Instruções do exercício: Indique, com base no texto sobre a retroatividade da lei penal, qual lei fez a reforma sobre cuja vigência no tempo nada se disse.

Fonte:
########

A questão fundamental é saber se a lei nova retroage, quando, como e por que retroage, e quais são as consequências concretas disso.
Uma reforma tão importante e complexa, como feita pela Lei n° 13.964/2019, que altera diversos dispositivos de direito material, de direito processual e da lei de execução penal, exigiria um tratamento cuidadoso e detalhado relativamente à vigência da lei no tempo. Mas não foi o que aconteceu, pois absolutamente nada se disse a respeito.
O Código de Processo Penal português (art. 5°[3]), por exemplo, ao dispor sobre o assunto, previu que a lei processual penal tem aplicação imediata, sem prejuízo da validade dos atos realizados na vigência da lei anterior. Além disso, dispôs que a lei processual penal não se aplica aos processos iniciados anteriormente à sua vigência quando da sua aplicabilidade imediata puder resultar: a)o agravamento sensível e ainda evitável da situação processual do arguido, nomeadamente uma limitação do seu direito de defesa; b)quebra da harmonia e unidade dos vários atos do processo.
Embora o Código português tenha dado tratamento mais completo e adequado a esse complexo tema, temos que é preciso ir além e superar a distinção aí pressuposta, entre leis penais, leis processuais penais e lei de execução penal. Para nós, direito penal, direito processual penal e lei de execução penal são apenas nomes para designar um mesmo fenômeno: o poder punitivo estatal em seus vários momentos de incidência, isto é, o processo penal e a execução penal são o próprio direito penal em ação, implicando uma unidade essencial. Logo, os princípios que valem para o direito penal material hão de valer para todo o resto. Por isso, no particular é irrelevante a distinção entre normas penais, processuais ou normas mistas etc.
O que de fato importa é saber se a lei é favorável ou prejudicial ao investigado, réu, condenado ou apenado. Se favorável, retroage; se prejudicial, não retroage. Em resumo, quer se trate de lei penal, quer de lei processual etc., o princípio é o mesmo: a lei não retroagirá, salvo para beneficiar o réu.
Em resumo, a retroatividade da lei penal (em sentido amplo) há de ser pensada a partir de uma perspectiva garantista[4].
Também por isso, a interpretação correta a ser dada ao art. 5°, XL, da Constituição, é compreender lei penal como lei penal em sentido amplo, isto é, compreensiva da lei penal em sentido estrito, da lei processual penal e da lei de execução penal[5].

########

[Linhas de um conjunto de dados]
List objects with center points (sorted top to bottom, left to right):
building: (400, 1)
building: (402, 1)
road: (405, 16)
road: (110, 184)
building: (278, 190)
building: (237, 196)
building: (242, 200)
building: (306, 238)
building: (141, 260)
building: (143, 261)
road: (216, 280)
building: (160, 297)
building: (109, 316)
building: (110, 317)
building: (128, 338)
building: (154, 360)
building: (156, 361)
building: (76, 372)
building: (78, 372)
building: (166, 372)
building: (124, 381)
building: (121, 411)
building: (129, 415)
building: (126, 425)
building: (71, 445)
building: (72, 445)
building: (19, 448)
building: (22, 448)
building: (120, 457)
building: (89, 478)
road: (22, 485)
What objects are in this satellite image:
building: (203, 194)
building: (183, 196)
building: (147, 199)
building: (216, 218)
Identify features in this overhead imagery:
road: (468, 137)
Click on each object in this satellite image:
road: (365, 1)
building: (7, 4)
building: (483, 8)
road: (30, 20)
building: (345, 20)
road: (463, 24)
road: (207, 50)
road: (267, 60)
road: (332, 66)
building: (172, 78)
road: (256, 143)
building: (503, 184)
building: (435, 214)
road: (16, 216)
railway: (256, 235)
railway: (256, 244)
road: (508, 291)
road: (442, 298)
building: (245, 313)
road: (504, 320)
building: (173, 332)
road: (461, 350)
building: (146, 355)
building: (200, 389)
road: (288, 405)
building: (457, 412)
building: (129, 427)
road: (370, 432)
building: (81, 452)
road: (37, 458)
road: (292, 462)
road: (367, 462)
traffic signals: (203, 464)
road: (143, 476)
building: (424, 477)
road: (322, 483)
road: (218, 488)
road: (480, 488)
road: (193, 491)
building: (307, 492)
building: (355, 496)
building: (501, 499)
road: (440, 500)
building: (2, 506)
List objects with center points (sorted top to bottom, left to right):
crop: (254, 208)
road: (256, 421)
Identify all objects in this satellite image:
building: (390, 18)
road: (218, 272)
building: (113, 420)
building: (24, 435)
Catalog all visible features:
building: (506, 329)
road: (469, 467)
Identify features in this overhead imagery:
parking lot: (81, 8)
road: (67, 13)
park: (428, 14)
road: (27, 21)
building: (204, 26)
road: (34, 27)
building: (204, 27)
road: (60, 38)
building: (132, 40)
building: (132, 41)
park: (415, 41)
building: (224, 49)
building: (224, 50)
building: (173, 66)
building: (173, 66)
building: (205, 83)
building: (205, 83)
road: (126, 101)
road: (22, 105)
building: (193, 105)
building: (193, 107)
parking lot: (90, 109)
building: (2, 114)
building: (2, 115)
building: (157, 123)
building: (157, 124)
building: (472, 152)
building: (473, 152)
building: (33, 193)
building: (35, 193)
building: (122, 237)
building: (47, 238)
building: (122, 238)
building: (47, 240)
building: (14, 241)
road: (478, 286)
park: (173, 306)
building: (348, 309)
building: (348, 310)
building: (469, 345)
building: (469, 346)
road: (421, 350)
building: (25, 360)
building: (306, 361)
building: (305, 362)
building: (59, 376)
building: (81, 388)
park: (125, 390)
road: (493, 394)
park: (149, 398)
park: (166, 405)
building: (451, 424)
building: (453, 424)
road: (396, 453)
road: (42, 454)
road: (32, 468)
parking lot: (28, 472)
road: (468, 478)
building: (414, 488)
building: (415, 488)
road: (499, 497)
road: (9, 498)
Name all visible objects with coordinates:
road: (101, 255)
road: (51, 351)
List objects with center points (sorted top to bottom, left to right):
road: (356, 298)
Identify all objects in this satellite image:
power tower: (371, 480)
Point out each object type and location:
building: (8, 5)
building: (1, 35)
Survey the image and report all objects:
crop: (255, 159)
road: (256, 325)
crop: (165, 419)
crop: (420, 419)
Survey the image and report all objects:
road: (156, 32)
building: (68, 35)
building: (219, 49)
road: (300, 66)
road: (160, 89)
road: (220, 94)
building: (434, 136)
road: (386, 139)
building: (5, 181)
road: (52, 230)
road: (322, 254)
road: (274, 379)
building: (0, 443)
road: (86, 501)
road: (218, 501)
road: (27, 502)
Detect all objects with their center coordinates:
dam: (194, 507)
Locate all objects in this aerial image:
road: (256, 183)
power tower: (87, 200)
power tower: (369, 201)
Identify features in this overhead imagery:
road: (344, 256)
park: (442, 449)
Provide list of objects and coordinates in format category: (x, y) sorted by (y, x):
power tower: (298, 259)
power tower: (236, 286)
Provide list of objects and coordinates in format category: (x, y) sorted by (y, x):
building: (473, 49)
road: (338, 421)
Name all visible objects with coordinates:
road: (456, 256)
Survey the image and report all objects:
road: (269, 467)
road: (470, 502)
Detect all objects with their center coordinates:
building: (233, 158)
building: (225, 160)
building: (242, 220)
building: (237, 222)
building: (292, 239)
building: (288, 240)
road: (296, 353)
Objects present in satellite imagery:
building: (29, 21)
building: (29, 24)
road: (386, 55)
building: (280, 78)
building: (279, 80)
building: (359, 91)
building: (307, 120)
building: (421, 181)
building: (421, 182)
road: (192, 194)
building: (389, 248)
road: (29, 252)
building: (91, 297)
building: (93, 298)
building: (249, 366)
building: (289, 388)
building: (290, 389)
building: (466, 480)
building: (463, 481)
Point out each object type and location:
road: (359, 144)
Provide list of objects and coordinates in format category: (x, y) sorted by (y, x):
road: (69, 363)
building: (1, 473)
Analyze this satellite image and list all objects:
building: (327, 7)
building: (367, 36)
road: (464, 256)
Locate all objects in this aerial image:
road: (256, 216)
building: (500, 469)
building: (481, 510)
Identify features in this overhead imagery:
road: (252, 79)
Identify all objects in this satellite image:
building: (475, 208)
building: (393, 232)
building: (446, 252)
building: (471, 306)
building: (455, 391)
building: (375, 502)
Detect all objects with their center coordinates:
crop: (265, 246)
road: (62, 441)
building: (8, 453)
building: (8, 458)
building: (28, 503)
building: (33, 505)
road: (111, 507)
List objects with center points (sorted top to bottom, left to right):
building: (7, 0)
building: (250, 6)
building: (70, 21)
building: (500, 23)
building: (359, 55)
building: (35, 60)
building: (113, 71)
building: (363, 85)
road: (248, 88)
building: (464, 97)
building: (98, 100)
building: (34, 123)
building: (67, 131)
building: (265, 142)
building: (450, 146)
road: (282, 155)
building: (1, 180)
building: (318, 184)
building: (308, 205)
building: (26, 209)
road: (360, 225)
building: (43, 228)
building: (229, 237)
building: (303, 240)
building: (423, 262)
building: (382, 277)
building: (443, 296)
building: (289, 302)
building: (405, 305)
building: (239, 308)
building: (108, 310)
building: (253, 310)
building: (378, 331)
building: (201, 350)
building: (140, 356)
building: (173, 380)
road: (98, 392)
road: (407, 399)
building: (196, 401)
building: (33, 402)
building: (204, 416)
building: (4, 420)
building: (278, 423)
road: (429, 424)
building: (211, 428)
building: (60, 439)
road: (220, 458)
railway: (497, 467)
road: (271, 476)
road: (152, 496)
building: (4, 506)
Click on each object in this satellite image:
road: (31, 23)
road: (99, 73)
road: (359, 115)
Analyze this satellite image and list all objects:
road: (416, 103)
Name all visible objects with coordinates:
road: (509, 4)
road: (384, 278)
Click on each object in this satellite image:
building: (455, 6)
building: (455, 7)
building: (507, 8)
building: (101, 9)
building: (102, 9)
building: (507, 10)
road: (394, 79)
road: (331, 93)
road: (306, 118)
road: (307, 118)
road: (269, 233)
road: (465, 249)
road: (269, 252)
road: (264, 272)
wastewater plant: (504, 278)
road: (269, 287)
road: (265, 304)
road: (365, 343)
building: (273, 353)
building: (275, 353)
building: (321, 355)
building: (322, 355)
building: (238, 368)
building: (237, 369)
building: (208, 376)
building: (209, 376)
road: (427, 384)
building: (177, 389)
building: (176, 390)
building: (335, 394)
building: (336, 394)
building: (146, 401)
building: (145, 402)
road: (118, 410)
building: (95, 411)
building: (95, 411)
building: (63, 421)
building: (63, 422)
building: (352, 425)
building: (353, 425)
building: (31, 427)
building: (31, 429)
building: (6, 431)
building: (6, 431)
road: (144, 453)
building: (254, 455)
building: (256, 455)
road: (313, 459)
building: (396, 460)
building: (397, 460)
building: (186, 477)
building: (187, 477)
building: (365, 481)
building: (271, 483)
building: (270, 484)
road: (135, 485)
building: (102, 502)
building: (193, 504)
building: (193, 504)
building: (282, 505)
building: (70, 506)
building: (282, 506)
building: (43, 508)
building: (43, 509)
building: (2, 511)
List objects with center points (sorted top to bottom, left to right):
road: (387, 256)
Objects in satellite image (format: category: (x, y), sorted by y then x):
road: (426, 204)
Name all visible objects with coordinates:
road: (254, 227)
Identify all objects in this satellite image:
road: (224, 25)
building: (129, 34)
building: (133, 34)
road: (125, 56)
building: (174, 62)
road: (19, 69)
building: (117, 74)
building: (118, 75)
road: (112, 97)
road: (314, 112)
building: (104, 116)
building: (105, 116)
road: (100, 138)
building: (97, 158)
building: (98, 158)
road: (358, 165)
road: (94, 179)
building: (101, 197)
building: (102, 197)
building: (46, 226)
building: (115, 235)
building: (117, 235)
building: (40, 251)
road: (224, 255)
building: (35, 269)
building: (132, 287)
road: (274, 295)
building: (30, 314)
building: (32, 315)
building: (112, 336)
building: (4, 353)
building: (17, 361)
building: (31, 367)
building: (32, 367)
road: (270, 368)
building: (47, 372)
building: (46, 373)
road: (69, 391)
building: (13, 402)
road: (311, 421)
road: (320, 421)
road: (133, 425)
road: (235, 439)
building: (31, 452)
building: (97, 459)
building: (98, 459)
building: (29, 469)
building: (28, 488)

########

Tarefa concluída: A Lei n° 13.964/2019.